===== Text segment =====

OOC; Sorry for short post, but i have nothing else to say and no time.. :/


----------



## jonileth (Feb 1, 2012)

Seraphim watched as the team improvised firing positions and defensive barriers. Had she not seen it happen time and time again, she might have been impressed with the team’s ability to get things done. She was not, however, seeing them work for the first time and merely watched with a content smirk gracing her lips.

The Inquisitor watched as the landing pad became a veritable fortress against assault, a feat that took nearly the entire local afternoon. In that time, Splitpaw had returned and provided Sera with the book he’d discovered. She flipped through the pages at first without seeming to take any real interest in it. By the middle of the book, however, the Inquisitor was starting to slow, taking notice of things. As the last few pages slipped by, Seraphim frowned and slammed the book shut.

“Gentlemen, make sure you keep your eyes open,” the woman growled over the vox.

The vague nature of the statement was enough to put anyone on edge, and even more so when it came out of Sera’s mouth. The woman boarded the Thunderhawk and grabbed a plasma pistol that rested in the small arms locker aboard the craft. As she stepped back outside, the sun was drifting down into the horizon. When it had vanished and the sky darkened, hell broke loose upon the world.

Shimmering purple portals began to flare into existence all around the landing pad, though thankfully none manifested within their defensive boundaries. From the tears in the warp, a host of vile and wicked demons began to flood forth. The sight of thousands of demons suddenly clogging the streets would have turned most men’s hearts to ice and instantly shattered their resolve to fight. Inquisitor Typhos’ team was nothing like most outfits. They lived for such things; it was what they sought out…

“Purge them all!” Seraphim called out over the vox to her team as she began to let loose a hail of plasma energy into a throng of demons just on the other side of the barricades.

===== Raw data =====

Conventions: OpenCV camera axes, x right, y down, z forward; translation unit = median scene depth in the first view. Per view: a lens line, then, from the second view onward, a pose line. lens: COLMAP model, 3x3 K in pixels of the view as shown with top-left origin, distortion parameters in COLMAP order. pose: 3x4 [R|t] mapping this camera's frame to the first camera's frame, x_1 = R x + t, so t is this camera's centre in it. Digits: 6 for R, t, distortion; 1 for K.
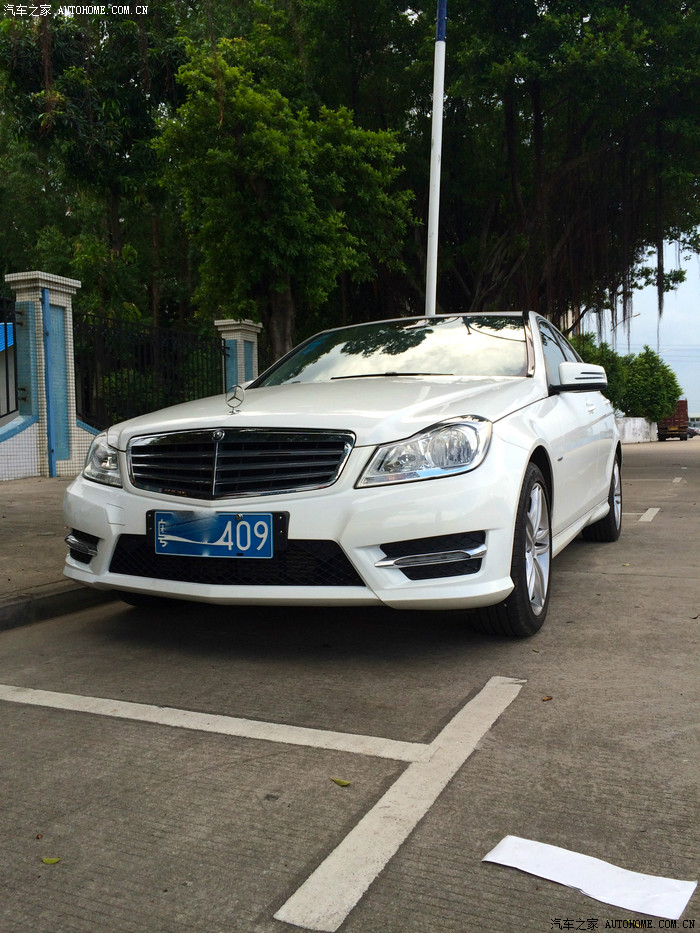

=====

**Task prompt**
Reproduce word for word the portion of the roleplay story about Seraphim's team, starting at "## jonileth (Feb" and ending at "gracing her lips.".

**Written answer**
## jonileth (Feb 1, 2012)

Seraphim watched as the team improvised firing positions and defensive barriers. Had she not seen it happen time and time again, she might have been impressed with the team’s ability to get things done. She was not, however, seeing them work for the first time and merely watched with a content smirk gracing her lips.